“Jerusalem Ridge” is a Bill Monroe original, a fiddle showcase developed jointly with Kenny Baker in the early-to-mid 1970s and first recorded by Monroe in March 1975. The tune emerged from a long working session in a Kentucky motel room: Monroe would play a section on mandolin, ask Baker to play it back, and the two would refine each phrase together. The piece became one of Baker’s most-identified showpieces during his long tenure with Monroe’s Blue Grass Boys.
The tune is named for Jerusalem Ridge, a real ridge near Monroe’s hometown of Rosine, Kentucky. Monroe’s Uncle Pen Vandiver — the fiddler who taught the young Bill Monroe much of his earliest musical vocabulary — used to play his fiddle late into the evening up on Jerusalem Ridge, and Monroe wrote the tune at least partly as a tribute to that memory. The personal connection gives the piece an emotional weight that has carried through to subsequent recordings.

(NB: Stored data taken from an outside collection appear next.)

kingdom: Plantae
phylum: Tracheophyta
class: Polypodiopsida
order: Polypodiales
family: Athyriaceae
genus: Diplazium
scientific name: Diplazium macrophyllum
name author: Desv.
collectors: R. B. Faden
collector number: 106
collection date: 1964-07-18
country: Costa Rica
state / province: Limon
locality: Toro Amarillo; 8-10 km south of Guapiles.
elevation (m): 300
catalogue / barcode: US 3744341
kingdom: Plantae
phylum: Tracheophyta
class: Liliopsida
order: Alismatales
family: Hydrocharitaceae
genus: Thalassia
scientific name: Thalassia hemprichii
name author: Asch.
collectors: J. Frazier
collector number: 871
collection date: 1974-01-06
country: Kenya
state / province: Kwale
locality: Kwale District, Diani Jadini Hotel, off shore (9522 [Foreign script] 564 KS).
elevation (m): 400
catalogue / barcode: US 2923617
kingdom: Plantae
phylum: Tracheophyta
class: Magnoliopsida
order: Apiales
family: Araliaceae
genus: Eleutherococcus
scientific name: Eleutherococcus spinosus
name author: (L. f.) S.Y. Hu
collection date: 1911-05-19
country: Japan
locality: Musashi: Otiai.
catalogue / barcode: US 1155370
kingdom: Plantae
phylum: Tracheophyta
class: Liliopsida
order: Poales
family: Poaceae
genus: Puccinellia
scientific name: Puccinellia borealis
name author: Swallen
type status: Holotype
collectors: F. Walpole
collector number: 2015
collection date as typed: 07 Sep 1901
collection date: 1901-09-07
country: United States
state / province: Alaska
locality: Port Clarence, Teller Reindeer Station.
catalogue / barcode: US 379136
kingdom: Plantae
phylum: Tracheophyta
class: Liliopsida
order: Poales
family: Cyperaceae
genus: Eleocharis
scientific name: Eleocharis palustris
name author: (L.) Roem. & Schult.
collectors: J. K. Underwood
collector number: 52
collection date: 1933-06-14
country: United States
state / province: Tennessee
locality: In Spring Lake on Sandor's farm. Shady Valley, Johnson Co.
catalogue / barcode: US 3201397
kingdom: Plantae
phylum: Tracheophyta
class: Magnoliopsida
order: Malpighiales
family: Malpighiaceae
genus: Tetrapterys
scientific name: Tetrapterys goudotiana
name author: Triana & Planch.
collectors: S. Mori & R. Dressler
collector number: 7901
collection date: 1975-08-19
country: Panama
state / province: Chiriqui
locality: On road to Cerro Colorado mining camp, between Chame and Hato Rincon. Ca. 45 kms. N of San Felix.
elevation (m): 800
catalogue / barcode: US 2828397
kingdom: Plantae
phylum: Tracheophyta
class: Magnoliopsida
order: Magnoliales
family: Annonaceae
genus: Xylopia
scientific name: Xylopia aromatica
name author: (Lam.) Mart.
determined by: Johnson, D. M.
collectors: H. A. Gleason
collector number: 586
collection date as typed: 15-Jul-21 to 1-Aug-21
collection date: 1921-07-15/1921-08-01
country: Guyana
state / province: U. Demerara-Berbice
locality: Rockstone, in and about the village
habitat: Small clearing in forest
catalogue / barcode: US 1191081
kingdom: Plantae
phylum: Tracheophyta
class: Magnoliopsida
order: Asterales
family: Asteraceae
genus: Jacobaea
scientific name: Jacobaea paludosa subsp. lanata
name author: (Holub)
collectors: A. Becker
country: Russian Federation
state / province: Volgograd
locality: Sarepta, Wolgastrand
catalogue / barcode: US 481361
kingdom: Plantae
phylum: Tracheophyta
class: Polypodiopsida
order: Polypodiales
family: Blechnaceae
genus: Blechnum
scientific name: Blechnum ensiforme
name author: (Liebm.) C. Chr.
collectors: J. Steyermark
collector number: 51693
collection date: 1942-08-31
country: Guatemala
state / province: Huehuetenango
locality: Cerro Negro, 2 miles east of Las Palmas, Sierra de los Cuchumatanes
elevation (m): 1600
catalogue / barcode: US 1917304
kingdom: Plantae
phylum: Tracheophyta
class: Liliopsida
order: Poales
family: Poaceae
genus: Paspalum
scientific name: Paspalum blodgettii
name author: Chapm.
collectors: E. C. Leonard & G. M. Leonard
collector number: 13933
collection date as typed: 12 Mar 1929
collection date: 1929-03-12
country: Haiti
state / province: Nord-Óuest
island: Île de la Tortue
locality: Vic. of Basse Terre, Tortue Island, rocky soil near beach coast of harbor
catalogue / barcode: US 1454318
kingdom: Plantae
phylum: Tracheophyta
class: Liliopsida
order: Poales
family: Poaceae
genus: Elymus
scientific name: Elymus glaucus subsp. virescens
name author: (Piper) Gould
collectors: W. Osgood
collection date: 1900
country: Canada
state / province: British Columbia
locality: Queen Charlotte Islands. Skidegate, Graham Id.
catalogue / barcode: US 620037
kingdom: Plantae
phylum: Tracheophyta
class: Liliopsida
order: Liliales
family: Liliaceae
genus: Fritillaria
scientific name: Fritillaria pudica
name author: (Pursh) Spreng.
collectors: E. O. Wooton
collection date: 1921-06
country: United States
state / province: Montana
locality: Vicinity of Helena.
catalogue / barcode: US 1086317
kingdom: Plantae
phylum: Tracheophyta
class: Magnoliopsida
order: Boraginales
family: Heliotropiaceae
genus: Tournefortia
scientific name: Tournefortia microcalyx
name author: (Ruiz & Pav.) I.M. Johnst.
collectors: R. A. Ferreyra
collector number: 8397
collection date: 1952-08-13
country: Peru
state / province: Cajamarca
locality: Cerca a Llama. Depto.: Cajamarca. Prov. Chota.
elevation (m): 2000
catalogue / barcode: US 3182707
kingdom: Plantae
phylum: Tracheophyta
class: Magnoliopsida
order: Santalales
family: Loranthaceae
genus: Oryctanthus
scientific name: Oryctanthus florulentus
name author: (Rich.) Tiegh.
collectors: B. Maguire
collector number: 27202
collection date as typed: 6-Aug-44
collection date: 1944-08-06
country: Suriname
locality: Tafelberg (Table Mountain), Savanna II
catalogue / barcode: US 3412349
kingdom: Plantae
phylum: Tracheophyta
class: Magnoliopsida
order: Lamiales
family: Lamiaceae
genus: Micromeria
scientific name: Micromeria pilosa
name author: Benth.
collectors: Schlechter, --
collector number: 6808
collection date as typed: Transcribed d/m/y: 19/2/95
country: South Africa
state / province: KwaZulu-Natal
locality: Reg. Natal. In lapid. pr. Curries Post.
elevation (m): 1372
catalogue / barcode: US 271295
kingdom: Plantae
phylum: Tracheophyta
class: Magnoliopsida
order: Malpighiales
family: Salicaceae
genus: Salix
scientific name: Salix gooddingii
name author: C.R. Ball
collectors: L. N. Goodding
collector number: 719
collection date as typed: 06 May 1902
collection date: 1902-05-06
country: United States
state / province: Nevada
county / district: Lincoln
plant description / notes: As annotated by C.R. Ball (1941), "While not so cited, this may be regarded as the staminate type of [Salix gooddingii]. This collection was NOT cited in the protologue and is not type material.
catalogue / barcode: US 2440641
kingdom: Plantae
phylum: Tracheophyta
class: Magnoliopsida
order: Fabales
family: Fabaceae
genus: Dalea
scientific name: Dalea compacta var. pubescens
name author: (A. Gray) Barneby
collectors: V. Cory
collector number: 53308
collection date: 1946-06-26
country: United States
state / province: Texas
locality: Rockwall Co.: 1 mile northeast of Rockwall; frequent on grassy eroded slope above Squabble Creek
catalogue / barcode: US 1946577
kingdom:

“Jerusalem Ridge” sits in the small handful of Bill Monroe instrumentals that have crossed firmly into the jam-session canon, alongside “Big Sandy River,” “Wheel Hoss,” and “Roanoke.” The minor-key, modal phrasing and the unusual five-part structure make it one of the harder bluegrass-fiddle features to learn cleanly, and it has become a workshop standard for advanced fiddlers and a regular call-out at jams where the players can handle it.